Task prompt -
Identify every line in the entries below that contains the string "تعلم", and copy each of those lines.

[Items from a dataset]
--------------------

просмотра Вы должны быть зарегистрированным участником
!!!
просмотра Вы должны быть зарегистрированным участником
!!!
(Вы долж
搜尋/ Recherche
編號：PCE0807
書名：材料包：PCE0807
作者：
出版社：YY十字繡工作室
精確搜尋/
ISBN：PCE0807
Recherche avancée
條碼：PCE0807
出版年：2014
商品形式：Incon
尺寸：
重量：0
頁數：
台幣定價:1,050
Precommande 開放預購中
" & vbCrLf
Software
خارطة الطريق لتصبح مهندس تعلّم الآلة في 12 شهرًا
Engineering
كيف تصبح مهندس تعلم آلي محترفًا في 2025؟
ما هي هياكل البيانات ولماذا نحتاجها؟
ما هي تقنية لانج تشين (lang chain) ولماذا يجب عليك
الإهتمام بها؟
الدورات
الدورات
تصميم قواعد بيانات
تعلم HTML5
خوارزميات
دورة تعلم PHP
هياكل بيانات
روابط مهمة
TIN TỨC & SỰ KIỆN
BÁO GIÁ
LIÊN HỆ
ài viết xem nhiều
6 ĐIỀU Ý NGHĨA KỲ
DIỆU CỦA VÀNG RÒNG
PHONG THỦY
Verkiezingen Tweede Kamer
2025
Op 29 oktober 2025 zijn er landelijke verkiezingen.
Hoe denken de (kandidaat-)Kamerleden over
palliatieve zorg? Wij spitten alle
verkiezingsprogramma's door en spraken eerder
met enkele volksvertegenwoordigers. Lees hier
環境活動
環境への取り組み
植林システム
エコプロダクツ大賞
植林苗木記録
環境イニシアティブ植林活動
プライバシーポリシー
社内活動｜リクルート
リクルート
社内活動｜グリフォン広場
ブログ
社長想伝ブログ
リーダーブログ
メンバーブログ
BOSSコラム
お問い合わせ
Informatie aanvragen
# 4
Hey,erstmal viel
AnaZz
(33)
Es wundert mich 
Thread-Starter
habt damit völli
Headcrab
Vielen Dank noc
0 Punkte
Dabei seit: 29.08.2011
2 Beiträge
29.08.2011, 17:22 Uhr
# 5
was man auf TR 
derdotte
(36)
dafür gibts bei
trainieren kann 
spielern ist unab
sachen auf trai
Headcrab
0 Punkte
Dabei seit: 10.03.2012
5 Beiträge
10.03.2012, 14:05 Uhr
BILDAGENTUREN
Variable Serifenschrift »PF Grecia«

--------------------

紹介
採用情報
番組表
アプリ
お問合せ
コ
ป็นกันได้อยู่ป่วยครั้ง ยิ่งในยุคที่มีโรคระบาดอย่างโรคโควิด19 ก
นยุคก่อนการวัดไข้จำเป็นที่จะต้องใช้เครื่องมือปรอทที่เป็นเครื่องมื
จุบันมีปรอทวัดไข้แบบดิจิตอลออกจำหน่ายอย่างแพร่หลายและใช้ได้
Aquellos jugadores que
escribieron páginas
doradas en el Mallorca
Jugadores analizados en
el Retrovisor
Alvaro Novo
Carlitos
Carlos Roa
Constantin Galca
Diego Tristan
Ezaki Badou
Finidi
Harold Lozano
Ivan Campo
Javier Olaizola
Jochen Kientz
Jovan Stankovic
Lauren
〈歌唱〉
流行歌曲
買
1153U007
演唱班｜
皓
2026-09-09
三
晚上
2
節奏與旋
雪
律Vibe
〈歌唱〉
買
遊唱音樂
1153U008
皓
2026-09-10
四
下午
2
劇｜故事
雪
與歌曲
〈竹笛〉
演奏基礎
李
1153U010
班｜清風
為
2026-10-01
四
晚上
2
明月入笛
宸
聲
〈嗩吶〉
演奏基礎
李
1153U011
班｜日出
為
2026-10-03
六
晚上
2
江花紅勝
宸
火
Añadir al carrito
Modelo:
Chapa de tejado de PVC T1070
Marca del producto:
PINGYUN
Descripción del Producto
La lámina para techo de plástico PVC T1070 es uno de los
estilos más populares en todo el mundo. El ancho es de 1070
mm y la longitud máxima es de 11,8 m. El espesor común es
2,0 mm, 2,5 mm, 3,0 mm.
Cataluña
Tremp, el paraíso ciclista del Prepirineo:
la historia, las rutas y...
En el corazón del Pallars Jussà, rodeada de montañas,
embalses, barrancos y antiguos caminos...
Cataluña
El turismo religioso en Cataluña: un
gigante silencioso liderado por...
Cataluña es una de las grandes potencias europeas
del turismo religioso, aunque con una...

--------------------

Answer space -
كيف تصبح مهندس تعلم آلي محترفًا في 2025؟
تعلم HTML5
دورة تعلم PHP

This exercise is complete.